- _WHAT IS BEING ASKED_
The records below must be duplicated exactly, character for character.

Transcribed page contents
|---|

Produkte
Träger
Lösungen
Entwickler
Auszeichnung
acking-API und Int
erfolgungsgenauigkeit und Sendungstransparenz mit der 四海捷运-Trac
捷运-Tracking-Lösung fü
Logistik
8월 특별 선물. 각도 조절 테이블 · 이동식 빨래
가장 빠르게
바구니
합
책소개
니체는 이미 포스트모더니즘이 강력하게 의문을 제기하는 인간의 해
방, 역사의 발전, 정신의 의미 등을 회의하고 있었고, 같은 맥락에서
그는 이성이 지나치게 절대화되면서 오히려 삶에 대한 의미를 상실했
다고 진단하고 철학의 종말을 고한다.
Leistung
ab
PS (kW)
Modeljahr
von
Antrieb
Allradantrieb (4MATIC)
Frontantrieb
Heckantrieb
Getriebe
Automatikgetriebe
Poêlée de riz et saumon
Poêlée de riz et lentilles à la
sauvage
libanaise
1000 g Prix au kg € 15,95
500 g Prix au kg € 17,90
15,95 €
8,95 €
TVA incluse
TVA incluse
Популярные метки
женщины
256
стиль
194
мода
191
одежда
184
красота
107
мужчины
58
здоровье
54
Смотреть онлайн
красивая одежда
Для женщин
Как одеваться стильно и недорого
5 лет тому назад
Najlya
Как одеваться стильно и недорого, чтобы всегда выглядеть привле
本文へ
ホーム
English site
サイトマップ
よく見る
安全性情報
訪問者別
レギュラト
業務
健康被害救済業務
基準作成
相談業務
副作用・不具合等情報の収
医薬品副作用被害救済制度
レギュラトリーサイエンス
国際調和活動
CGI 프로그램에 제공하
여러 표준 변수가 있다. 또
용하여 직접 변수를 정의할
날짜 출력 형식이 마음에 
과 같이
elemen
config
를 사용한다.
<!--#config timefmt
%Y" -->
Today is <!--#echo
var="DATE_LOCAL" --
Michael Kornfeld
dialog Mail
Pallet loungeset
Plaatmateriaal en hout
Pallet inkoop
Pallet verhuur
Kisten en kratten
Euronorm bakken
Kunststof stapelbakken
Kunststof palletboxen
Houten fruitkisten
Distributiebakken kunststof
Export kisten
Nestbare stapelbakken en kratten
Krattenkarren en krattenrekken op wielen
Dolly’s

|---|

- _YOUR SOLUTION_
Produkte
Träger
Lösungen
Entwickler
Auszeichnung
acking-API und Int
erfolgungsgenauigkeit und Sendungstransparenz mit der 四海捷运-Trac
捷运-Tracking-Lösung fü
Logistik
8월 특별 선물. 각도 조절 테이블 · 이동식 빨래
가장 빠르게
바구니
합
책소개
니체는 이미 포스트모더니즘이 강력하게 의문을 제기하는 인간의 해
방, 역사의 발전, 정신의 의미 등을 회의하고 있었고, 같은 맥락에서
그는 이성이 지나치게 절대화되면서 오히려 삶에 대한 의미를 상실했
다고 진단하고 철학의 종말을 고한다.
Leistung
ab
PS (kW)
Modeljahr
von
Antrieb
Allradantrieb (4MATIC)
Frontantrieb
Heckantrieb
Getriebe
Automatikgetriebe
Poêlée de riz et saumon
Poêlée de riz et lentilles à la
sauvage
libanaise
1000 g Prix au kg € 15,95
500 g Prix au kg € 17,90
15,95 €
8,95 €
TVA incluse
TVA incluse
Популярные метки
женщины
256
стиль
194
мода
191
одежда
184
красота
107
мужчины
58
здоровье
54
Смотреть онлайн
красивая одежда
Для женщин
Как одеваться стильно и недорого
5 лет тому назад
Najlya
Как одеваться стильно и недорого, чтобы всегда выглядеть привле
本文へ
ホーム
English site
サイトマップ
よく見る
安全性情報
訪問者別
レギュラト
業務
健康被害救済業務
基準作成
相談業務
副作用・不具合等情報の収
医薬品副作用被害救済制度
レギュラトリーサイエンス
国際調和活動
CGI 프로그램에 제공하
여러 표준 변수가 있다. 또
용하여 직접 변수를 정의할
날짜 출력 형식이 마음에 
과 같이
elemen
config
를 사용한다.
<!--#config timefmt
%Y" -->
Today is <!--#echo
var="DATE_LOCAL" --
Michael Kornfeld
dialog Mail
Pallet loungeset
Plaatmateriaal en hout
Pallet inkoop
Pallet verhuur
Kisten en kratten
Euronorm bakken
Kunststof stapelbakken
Kunststof palletboxen
Houten fruitkisten
Distributiebakken kunststof
Export kisten
Nestbare stapelbakken en kratten
Krattenkarren en krattenrekken op wielen
Dolly’s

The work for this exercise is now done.